At this point I would like to sidetrack a little bit and point out that, many of those traditional combinatorics/number theory/graph theory random method arguments goes like this: take a smartly chosen class of objects, put a carefully constructed probability distribution on it, and Boom~ ‘most’ (asymptotic probability one) many objects are our desired objects! so they exist!

Now of course we already know that hyperbolic 3-manifolds exist in every Heegaard genus…but we figured that this random implying existence method can be pushed much further than merely most imply exist. After all, it is a group which we are walking on~

First of all, property 1 and 2 are not only generic in the sense of having asymptotic probability 1, but actually the set that does not satisfy property 1 and 2 decreases exponentially, i.e. the exceptional set for both properties have size O(e^{-cN}) for some c>0 after $N$ steps.

The above leads one to think of the possibility of estimating decay rates of various 3-manifold properties under this random walk and thus drew conclusions such as “if property A decays exponentially, property B decays polynomially but not faster, then even if ‘most’ objects satisfy neither A now B, we can still conclude that there exist objects that’s B but not A.

Now this is all very nice but useless unless we can find and prove some manifold properties with interesting, non-exponential decay rates.
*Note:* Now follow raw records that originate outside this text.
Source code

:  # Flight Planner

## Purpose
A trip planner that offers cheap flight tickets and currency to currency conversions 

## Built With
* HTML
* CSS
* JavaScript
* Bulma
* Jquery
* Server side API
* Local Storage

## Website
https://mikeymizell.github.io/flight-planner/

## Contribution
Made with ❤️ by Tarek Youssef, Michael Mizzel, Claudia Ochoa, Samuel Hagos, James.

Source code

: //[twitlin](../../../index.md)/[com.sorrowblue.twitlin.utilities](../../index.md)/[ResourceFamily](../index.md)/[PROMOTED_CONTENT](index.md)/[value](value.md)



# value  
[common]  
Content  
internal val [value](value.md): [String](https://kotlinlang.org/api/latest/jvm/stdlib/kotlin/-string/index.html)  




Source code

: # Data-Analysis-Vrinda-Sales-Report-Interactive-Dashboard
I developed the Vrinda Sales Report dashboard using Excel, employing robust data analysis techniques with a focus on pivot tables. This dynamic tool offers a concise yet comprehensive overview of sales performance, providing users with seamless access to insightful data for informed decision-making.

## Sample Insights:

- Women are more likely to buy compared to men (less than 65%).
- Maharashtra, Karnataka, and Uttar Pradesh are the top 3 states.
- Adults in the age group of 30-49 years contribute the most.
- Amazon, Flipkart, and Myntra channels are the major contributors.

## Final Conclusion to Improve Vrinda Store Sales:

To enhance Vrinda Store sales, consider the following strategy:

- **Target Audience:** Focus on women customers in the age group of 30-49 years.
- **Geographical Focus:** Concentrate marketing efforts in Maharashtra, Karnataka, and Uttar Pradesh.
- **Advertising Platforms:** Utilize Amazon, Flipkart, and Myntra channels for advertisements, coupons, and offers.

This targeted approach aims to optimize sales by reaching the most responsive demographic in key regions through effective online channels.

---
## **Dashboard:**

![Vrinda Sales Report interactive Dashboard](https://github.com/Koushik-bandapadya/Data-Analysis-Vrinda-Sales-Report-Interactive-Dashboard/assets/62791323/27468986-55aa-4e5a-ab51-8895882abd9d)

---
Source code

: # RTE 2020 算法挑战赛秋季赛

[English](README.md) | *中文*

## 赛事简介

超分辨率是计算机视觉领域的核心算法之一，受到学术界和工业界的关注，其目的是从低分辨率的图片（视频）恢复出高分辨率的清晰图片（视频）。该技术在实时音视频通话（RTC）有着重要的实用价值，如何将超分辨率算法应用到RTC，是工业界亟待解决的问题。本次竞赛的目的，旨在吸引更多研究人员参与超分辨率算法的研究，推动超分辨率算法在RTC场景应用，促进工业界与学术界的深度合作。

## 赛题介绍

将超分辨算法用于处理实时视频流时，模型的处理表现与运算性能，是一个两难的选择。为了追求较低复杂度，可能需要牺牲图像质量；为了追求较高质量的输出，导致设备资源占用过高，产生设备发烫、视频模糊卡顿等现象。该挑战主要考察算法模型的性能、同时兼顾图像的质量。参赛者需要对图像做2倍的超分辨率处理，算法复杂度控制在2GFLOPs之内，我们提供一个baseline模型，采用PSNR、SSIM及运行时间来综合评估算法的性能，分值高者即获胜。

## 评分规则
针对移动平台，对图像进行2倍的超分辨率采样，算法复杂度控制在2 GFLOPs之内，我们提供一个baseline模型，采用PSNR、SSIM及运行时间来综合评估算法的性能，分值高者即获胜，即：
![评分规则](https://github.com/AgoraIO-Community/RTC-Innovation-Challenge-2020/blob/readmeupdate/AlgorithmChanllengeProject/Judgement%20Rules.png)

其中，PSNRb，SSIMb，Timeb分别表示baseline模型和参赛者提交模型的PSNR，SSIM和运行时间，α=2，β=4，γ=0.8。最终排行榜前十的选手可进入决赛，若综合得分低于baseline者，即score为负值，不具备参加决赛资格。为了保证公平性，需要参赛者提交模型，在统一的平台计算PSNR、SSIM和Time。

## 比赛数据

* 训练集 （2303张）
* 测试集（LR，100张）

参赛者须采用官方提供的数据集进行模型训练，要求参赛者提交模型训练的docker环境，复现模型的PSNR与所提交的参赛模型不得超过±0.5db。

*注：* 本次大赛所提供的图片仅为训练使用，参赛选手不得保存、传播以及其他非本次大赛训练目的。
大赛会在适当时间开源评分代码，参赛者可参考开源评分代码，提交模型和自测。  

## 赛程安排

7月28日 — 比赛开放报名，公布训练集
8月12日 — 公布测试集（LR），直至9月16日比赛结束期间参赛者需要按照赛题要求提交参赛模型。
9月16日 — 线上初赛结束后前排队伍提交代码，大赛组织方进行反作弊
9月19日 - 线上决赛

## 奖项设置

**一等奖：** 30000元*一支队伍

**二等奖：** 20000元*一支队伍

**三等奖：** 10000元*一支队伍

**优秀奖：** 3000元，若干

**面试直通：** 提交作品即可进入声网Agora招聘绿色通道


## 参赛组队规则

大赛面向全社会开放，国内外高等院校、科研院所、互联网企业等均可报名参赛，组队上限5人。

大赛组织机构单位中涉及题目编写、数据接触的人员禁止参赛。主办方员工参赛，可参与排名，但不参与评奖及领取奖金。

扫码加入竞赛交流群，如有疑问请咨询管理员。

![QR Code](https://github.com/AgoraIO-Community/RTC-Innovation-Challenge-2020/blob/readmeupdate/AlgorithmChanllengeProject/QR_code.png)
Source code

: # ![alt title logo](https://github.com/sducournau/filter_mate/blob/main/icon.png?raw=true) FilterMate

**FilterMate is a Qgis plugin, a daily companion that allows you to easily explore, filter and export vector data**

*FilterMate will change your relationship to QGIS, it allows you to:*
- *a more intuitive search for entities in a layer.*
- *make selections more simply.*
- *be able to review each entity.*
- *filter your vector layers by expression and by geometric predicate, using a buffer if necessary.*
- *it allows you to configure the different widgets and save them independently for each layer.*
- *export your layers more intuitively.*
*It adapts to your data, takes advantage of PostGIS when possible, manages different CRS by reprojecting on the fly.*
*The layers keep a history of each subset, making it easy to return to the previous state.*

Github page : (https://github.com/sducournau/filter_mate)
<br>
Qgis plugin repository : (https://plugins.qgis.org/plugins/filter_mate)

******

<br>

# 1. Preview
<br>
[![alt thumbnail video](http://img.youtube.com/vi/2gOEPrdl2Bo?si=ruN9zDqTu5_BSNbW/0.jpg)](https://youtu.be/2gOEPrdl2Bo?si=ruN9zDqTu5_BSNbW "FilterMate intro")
For that we may take advantage of the group structure: homomorphisms between groups project random walks, hence invariants that take value in a (hopefully simpler) group would have level sets in the mapping class group having decay rates given by return probabilities of the projected Markov processes on the simpler group, which can be polynomial.

In that spirit, we apply our random method to find hyperbolic genus g homology 3-spheres with particular Casson invariants. (I will not get into Casson invariants here, let’s just keep in mind that it’s a classical integer invariant of homology 3-spheres, it is generally pretty hard to construct non-trivial examples with particular Casson invariants) Namely we prove:

Theorem: For any integers g, n with g \leq 2, there exists hyperbolic homology 3-spheres with Heegaard genus g and Casson invariant n.

The subgroup of the mapping class group consisting of all elements that give raise to homology 3-spheres is called the Torelli group. So Casson invariant assigns integers to Torelli group elements. With some work one can show that this is somewhat close to a homomorphism to \mathbb{Z}. More precisely, it’s a homomorphism on what’s called the Johnson kernel, which is a normal subgroup of the Torelli.

Unfortunately little is known about the Johnson kernel, in particular we don’t know if it’s finitely generated. But for our purpose we can pick out three elements from the group and consider the subgroup H generated by them. (two Pseudo Anosov elements with distinct stable and unstable laminations, plus a third element that guarantees Casson homomorphism is surjective.)

Now the two Pseudo Anosov elements makes the argument of exponential decay carry through (i.e. property 1 and 2 still holds outside of an exponentially small set in H); The Casson invariant is a homomorphism hence projects the random walk in H to a Markov process on \mathbb{Z}. Asymptotically such process hits returns to 0 with probability \sim 1/N^2; making all integers achieved with a quadratic asymptotic decay rate. i.e. all level sets of the Casson homomorphism has decays only quadratically in H.

From the above we can conclude there are manifolds with any Casson invariant which falls outside both the exception set of hyperbolic and Heegaard genus g.